Mamy nadzieję,że spodoobał się Wam post z fotami ogiera arabskiego Huckleberry Bey. Ale między opisywaniem najnowszysch mieszkańców stada, musimy poświęcać czas także starszej"ekipie".
Oto prawdziwy zew natury.
Świat dzikich koni, gdzie zatrzymał się czas i wciąz żyje tam prawdziwy
DUCH MUSTANGA
ISADORA CRUCE DH
Breyer traditional Isadora Cruce, Spanish Mustang (1151) only 2011, Chesnut pinto, Sculpted Kathleen Moody "Nokota Horse" Introduced 2007
more-->>
To tu galopują po bezkresnch łakach i niedostępnych rejonach gór...
... przez cały rok, wziąż nieujarzmione stada dzikich koni.
Tam gdzie jest śnieg na wolności, bywa na prawdę trudno - niektóre konie nie przeżywają.
Cena jest bardzo wysoka, ale smak dzikości wynagradza wszystko
Ona, "błękitnooka" Isadora Cruce to nie tylko dzika ślicznotka, ale i...
....najszybsza, najtwardsza i najodważniejsza klacz hiszpańskiego mustanga w stadzie.
Ona zawsze pierwsza wyczuwa gdzie czai się niebezpieczństwo.

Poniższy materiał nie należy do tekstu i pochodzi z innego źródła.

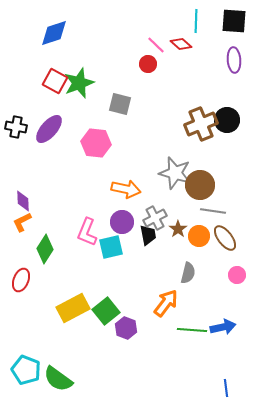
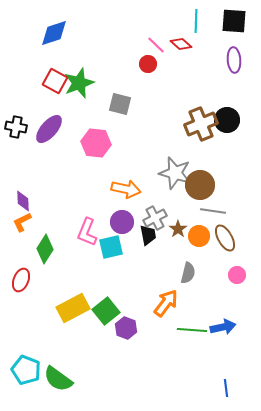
brown ellipse at (225, 238): rotated 8 degrees clockwise
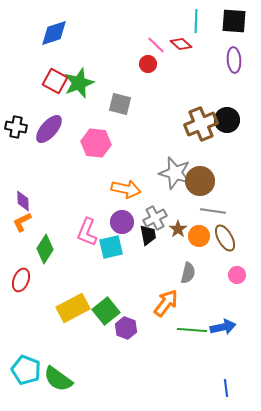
brown circle at (200, 185): moved 4 px up
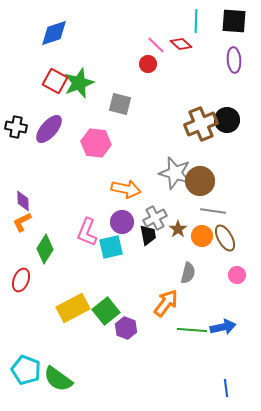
orange circle at (199, 236): moved 3 px right
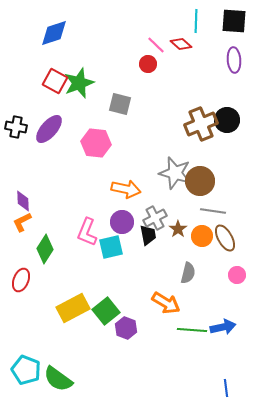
orange arrow at (166, 303): rotated 84 degrees clockwise
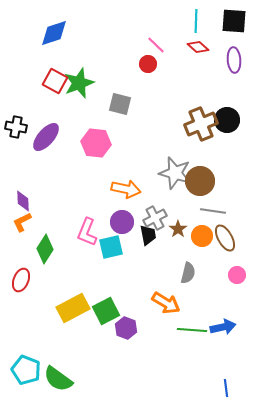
red diamond at (181, 44): moved 17 px right, 3 px down
purple ellipse at (49, 129): moved 3 px left, 8 px down
green square at (106, 311): rotated 12 degrees clockwise
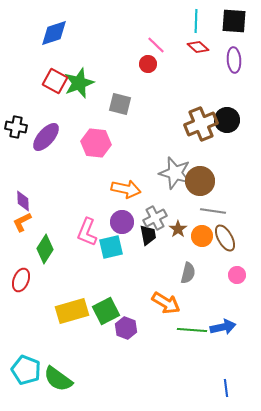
yellow rectangle at (73, 308): moved 1 px left, 3 px down; rotated 12 degrees clockwise
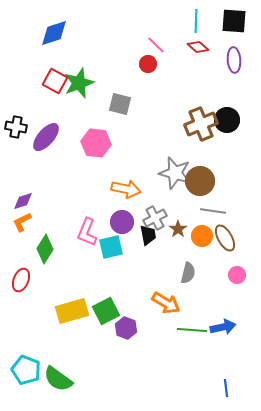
purple diamond at (23, 201): rotated 75 degrees clockwise
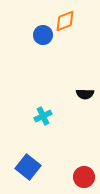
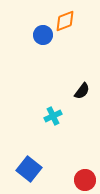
black semicircle: moved 3 px left, 3 px up; rotated 54 degrees counterclockwise
cyan cross: moved 10 px right
blue square: moved 1 px right, 2 px down
red circle: moved 1 px right, 3 px down
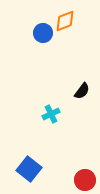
blue circle: moved 2 px up
cyan cross: moved 2 px left, 2 px up
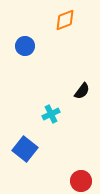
orange diamond: moved 1 px up
blue circle: moved 18 px left, 13 px down
blue square: moved 4 px left, 20 px up
red circle: moved 4 px left, 1 px down
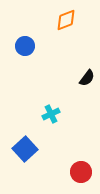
orange diamond: moved 1 px right
black semicircle: moved 5 px right, 13 px up
blue square: rotated 10 degrees clockwise
red circle: moved 9 px up
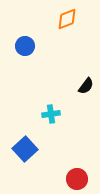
orange diamond: moved 1 px right, 1 px up
black semicircle: moved 1 px left, 8 px down
cyan cross: rotated 18 degrees clockwise
red circle: moved 4 px left, 7 px down
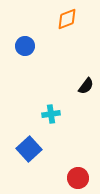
blue square: moved 4 px right
red circle: moved 1 px right, 1 px up
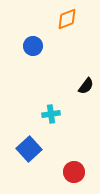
blue circle: moved 8 px right
red circle: moved 4 px left, 6 px up
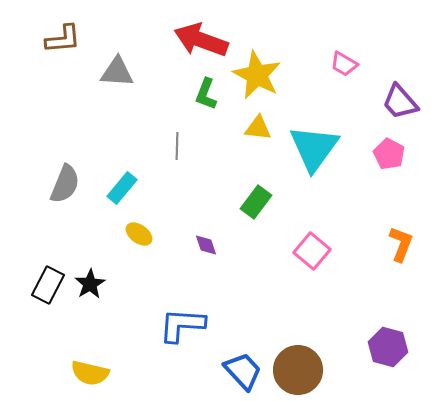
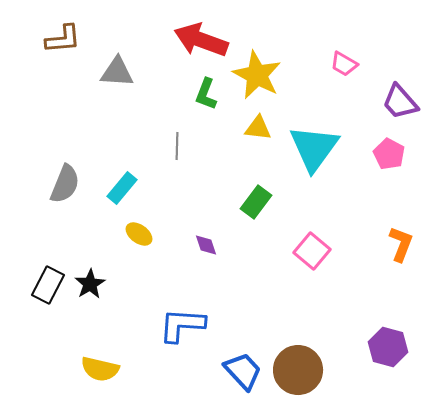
yellow semicircle: moved 10 px right, 4 px up
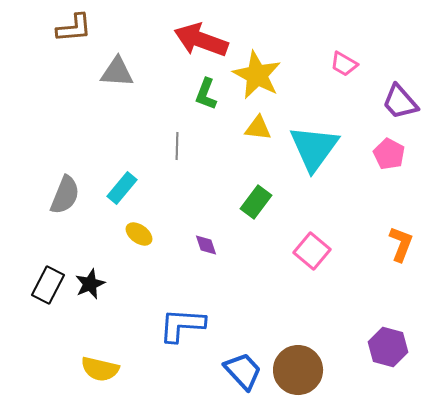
brown L-shape: moved 11 px right, 11 px up
gray semicircle: moved 11 px down
black star: rotated 8 degrees clockwise
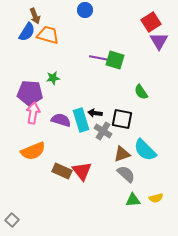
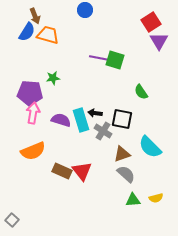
cyan semicircle: moved 5 px right, 3 px up
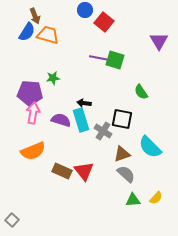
red square: moved 47 px left; rotated 18 degrees counterclockwise
black arrow: moved 11 px left, 10 px up
red triangle: moved 2 px right
yellow semicircle: rotated 32 degrees counterclockwise
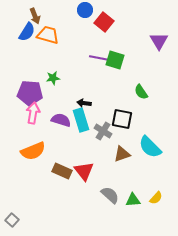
gray semicircle: moved 16 px left, 21 px down
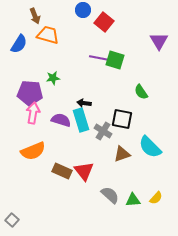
blue circle: moved 2 px left
blue semicircle: moved 8 px left, 12 px down
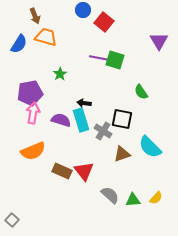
orange trapezoid: moved 2 px left, 2 px down
green star: moved 7 px right, 4 px up; rotated 24 degrees counterclockwise
purple pentagon: rotated 15 degrees counterclockwise
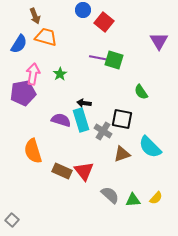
green square: moved 1 px left
purple pentagon: moved 7 px left
pink arrow: moved 39 px up
orange semicircle: rotated 95 degrees clockwise
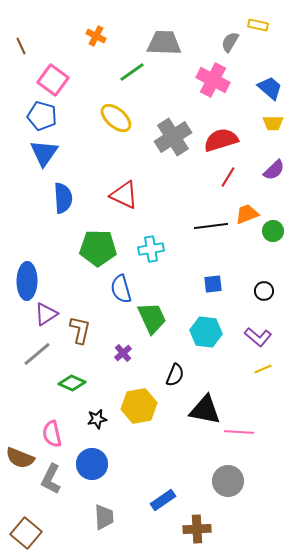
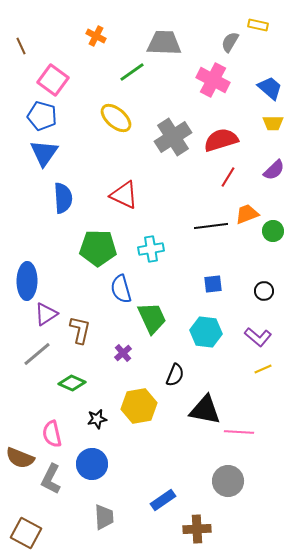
brown square at (26, 533): rotated 12 degrees counterclockwise
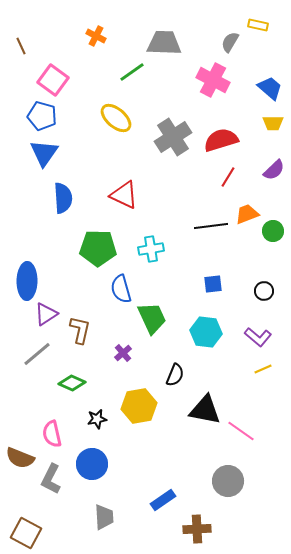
pink line at (239, 432): moved 2 px right, 1 px up; rotated 32 degrees clockwise
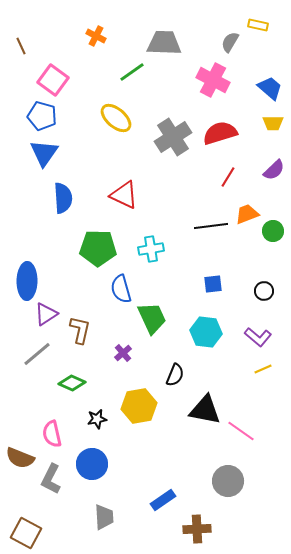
red semicircle at (221, 140): moved 1 px left, 7 px up
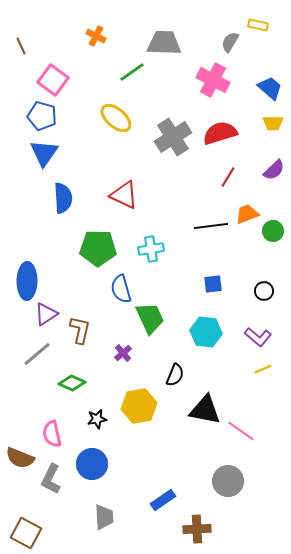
green trapezoid at (152, 318): moved 2 px left
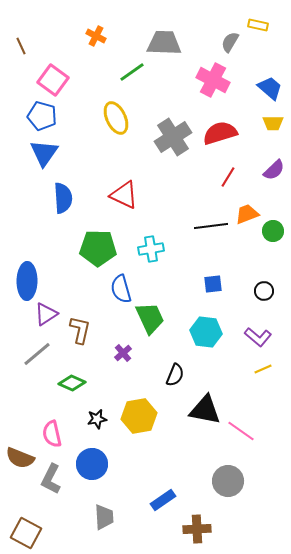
yellow ellipse at (116, 118): rotated 24 degrees clockwise
yellow hexagon at (139, 406): moved 10 px down
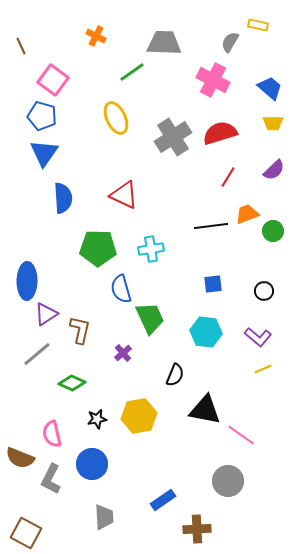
pink line at (241, 431): moved 4 px down
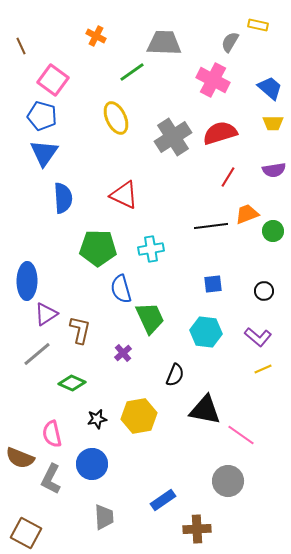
purple semicircle at (274, 170): rotated 35 degrees clockwise
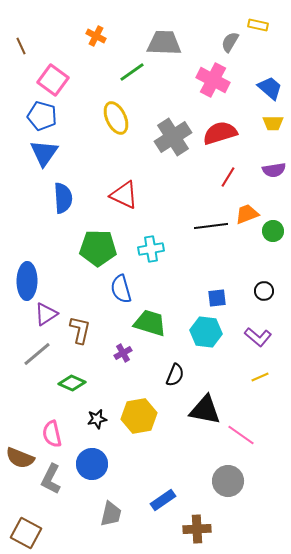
blue square at (213, 284): moved 4 px right, 14 px down
green trapezoid at (150, 318): moved 5 px down; rotated 48 degrees counterclockwise
purple cross at (123, 353): rotated 12 degrees clockwise
yellow line at (263, 369): moved 3 px left, 8 px down
gray trapezoid at (104, 517): moved 7 px right, 3 px up; rotated 16 degrees clockwise
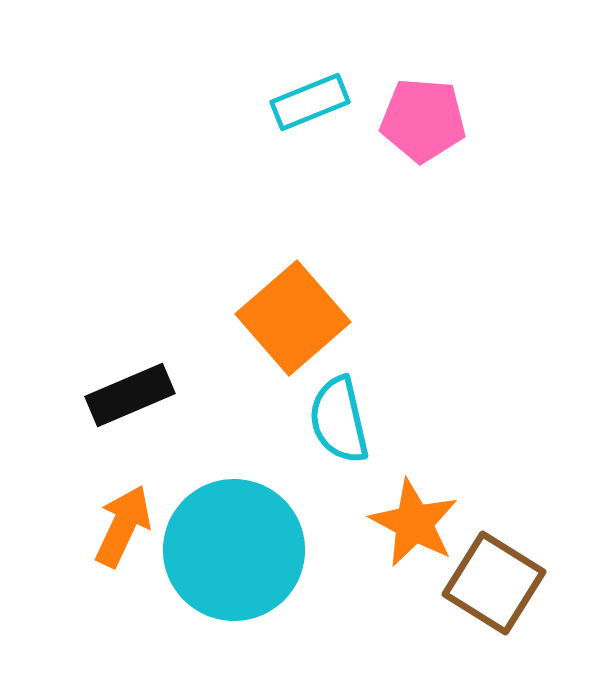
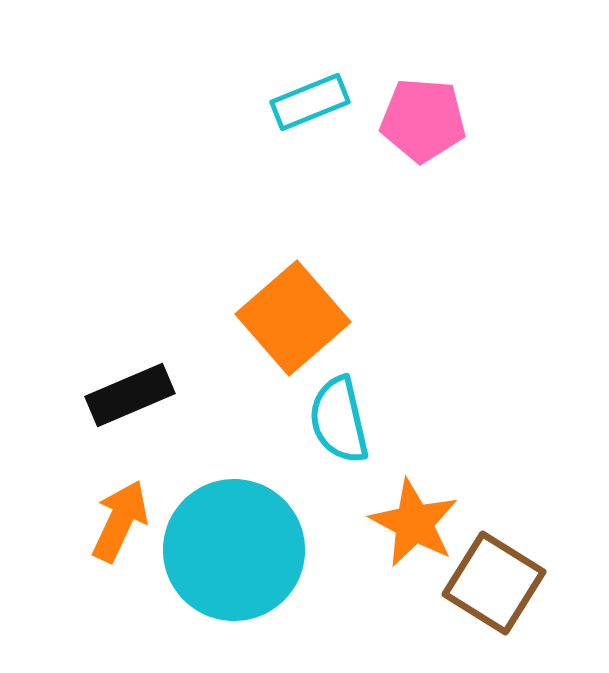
orange arrow: moved 3 px left, 5 px up
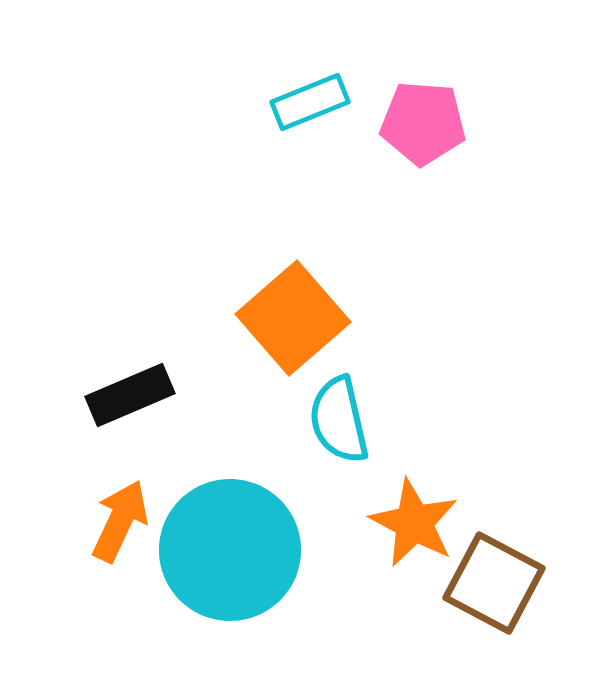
pink pentagon: moved 3 px down
cyan circle: moved 4 px left
brown square: rotated 4 degrees counterclockwise
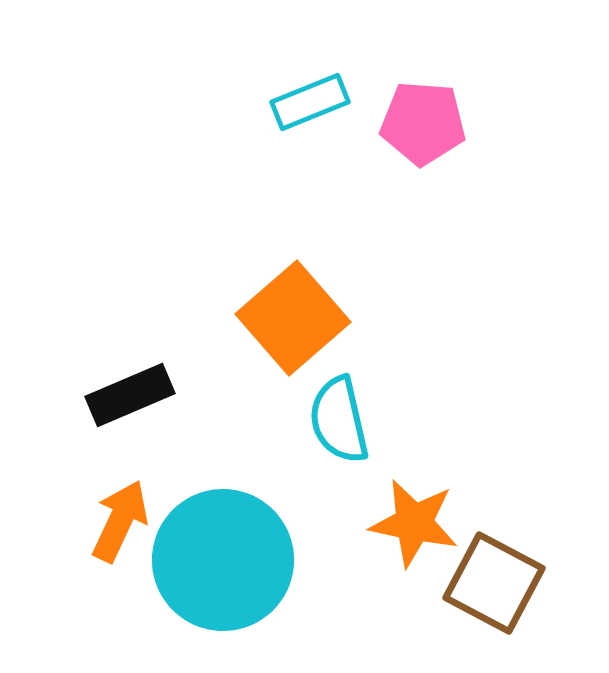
orange star: rotated 16 degrees counterclockwise
cyan circle: moved 7 px left, 10 px down
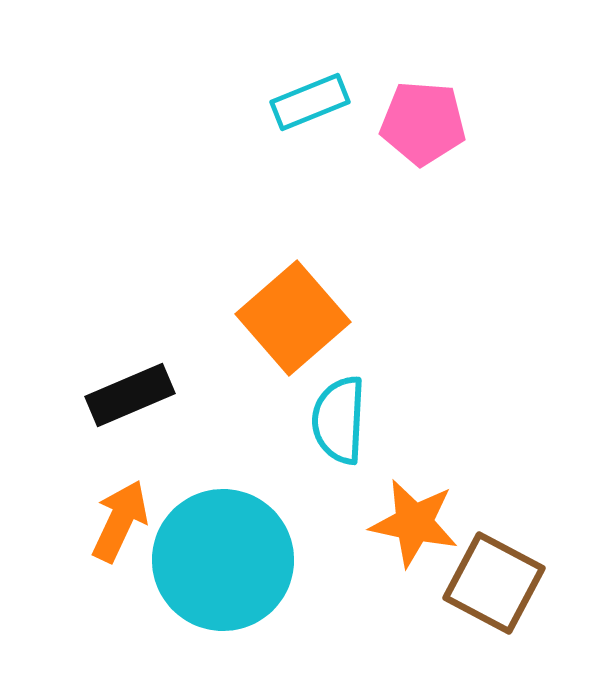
cyan semicircle: rotated 16 degrees clockwise
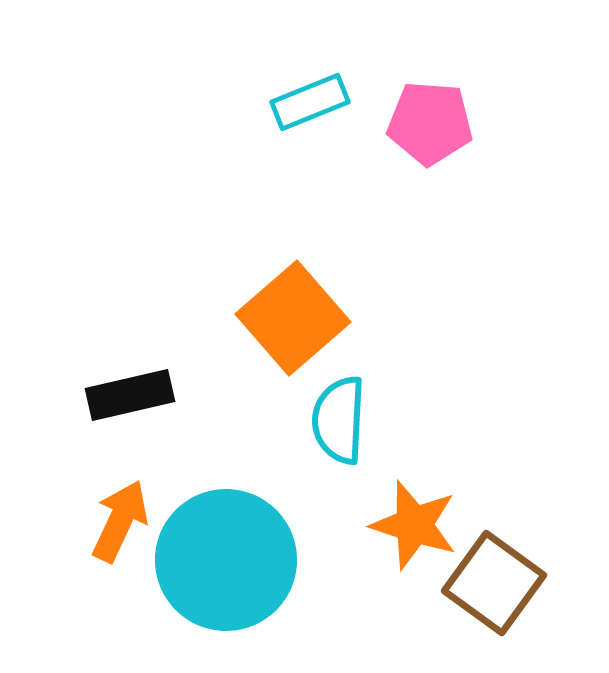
pink pentagon: moved 7 px right
black rectangle: rotated 10 degrees clockwise
orange star: moved 2 px down; rotated 6 degrees clockwise
cyan circle: moved 3 px right
brown square: rotated 8 degrees clockwise
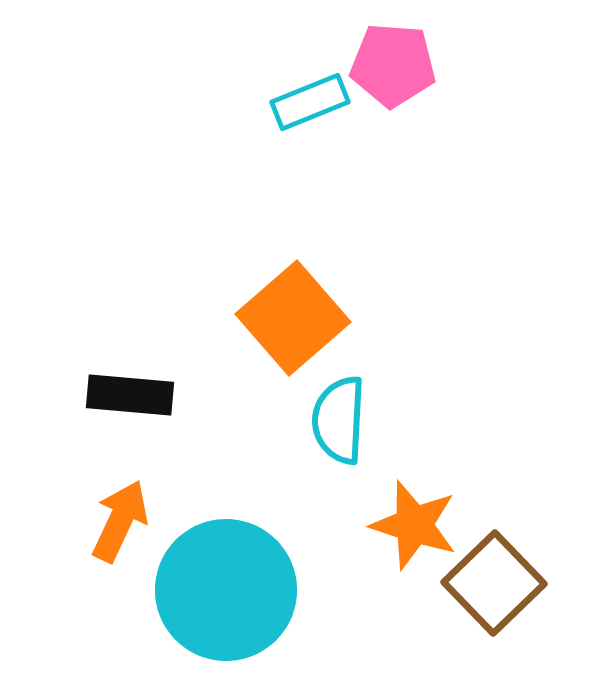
pink pentagon: moved 37 px left, 58 px up
black rectangle: rotated 18 degrees clockwise
cyan circle: moved 30 px down
brown square: rotated 10 degrees clockwise
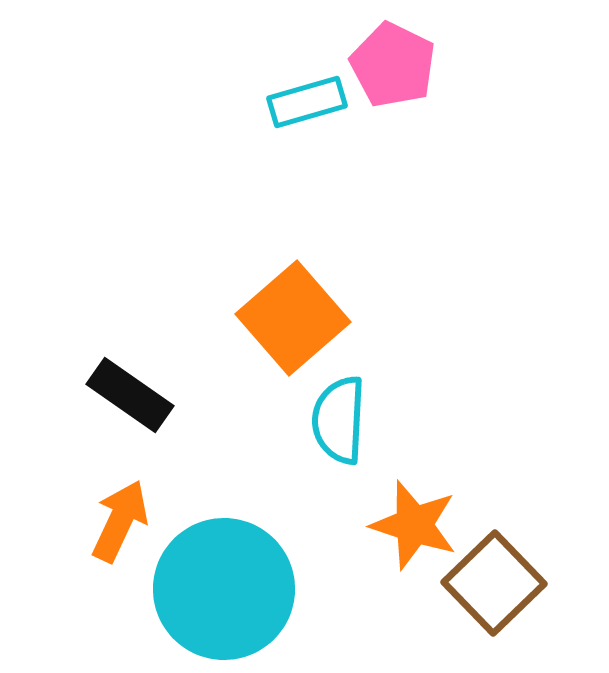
pink pentagon: rotated 22 degrees clockwise
cyan rectangle: moved 3 px left; rotated 6 degrees clockwise
black rectangle: rotated 30 degrees clockwise
cyan circle: moved 2 px left, 1 px up
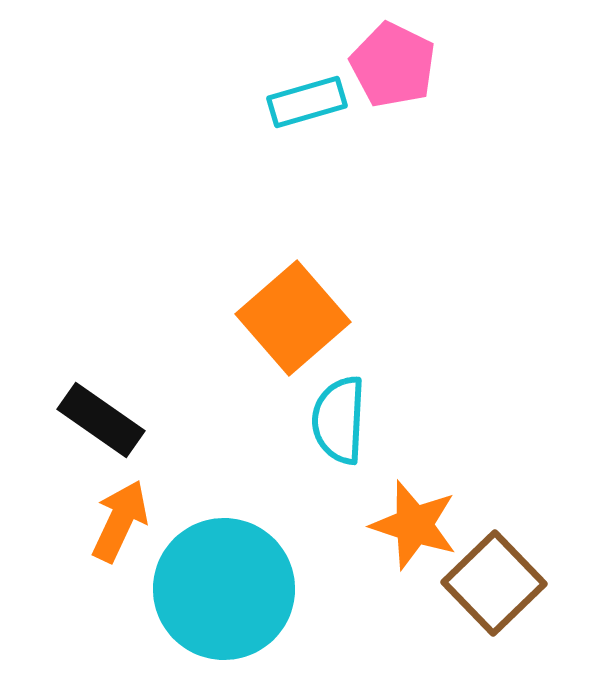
black rectangle: moved 29 px left, 25 px down
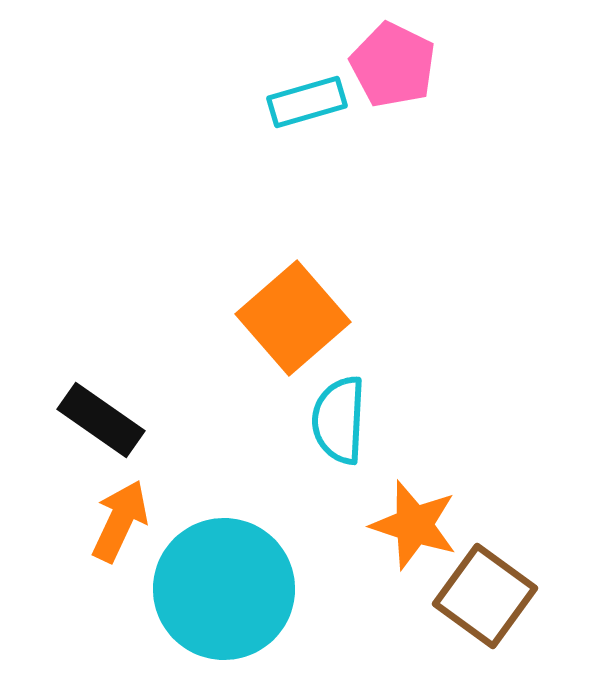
brown square: moved 9 px left, 13 px down; rotated 10 degrees counterclockwise
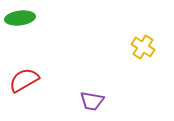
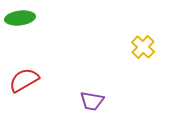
yellow cross: rotated 10 degrees clockwise
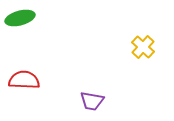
green ellipse: rotated 8 degrees counterclockwise
red semicircle: rotated 32 degrees clockwise
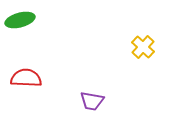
green ellipse: moved 2 px down
red semicircle: moved 2 px right, 2 px up
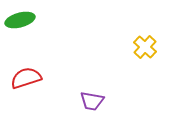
yellow cross: moved 2 px right
red semicircle: rotated 20 degrees counterclockwise
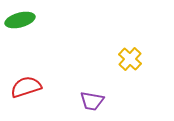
yellow cross: moved 15 px left, 12 px down
red semicircle: moved 9 px down
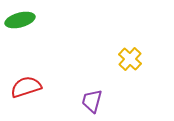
purple trapezoid: rotated 95 degrees clockwise
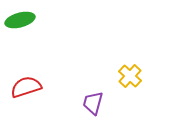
yellow cross: moved 17 px down
purple trapezoid: moved 1 px right, 2 px down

Wtedy zdecydowanie stadu daje sygnał do ucieczki !
Choc nie raz zaskakując, potrafiła też sama zaatakować !
Kilkukrotnie odpędziła zębami i kopytami, zajadliwą pumę szykującą się do ataku na źrebięta.
Raz nawet doznała kilku ran, ale zybko powróciła do zdrowia.
Bo Isadora jest pełna energii i uwielbia zabawy, oraz szaleńcze galopady ze stadem !
A kiedy jakiś nowy ogier stara się walczyć o przywództwo w stadzie, Isadora kokietując, potrafi go nieźle zdekoncentrować...
Ułatwiając utrzymanie starego porządku w stadzie :)
...Dzikość w sercu mustanga....
***
Pozdrawiamy !!!
Zawsze podziwiałam Isadorę jako właśnie taką nieposkromioną przywódczynię stada. Przypomina mi bardzo mojego Freya, który również jest dla mnie uosobieniem dzikosci i prawdziwej natury mustanga. Taki koń na półce wygląda obłędnie.
OdpowiedzUsuńDiorama jest absolutnie cudowna, każdy model prezentuje się na niej wspaniale i niepowtarzalnie. Pozdrawiam!
Jak odnalazłąm między starszymi zwojami mych pasteli ten plakat, to zaraz pomyślałam,ze to świetne tło dla Isadory!
OdpowiedzUsuńOna ożywa na dobrym tle, dioramie. Niestety na półce wyglada dużo bardziej niepozornie. Mimo swego twardego typu, jest to jedna z największych slicznotek w mym stadzie. Im dłużej ją mam tym cześciej myślę, ze to jeden z najciekawszych modeli Breyera, a razem z pierwszym Nocota są IHMO najlepszymi modelami na tym moldzie. Przy czym zaletą jest to, że jest klaczką - bo dzięki temu wyglada z Picasso, jak dobrana para.
Diorama lepiej pasuje do amerykańskich koni,szczególnie do mustangów i podobnych rozszalałych koni. Dla innych typów i ras lepiej wyglada tło, po wstawieniu płotka jak na fotach z Huckleberry Bey.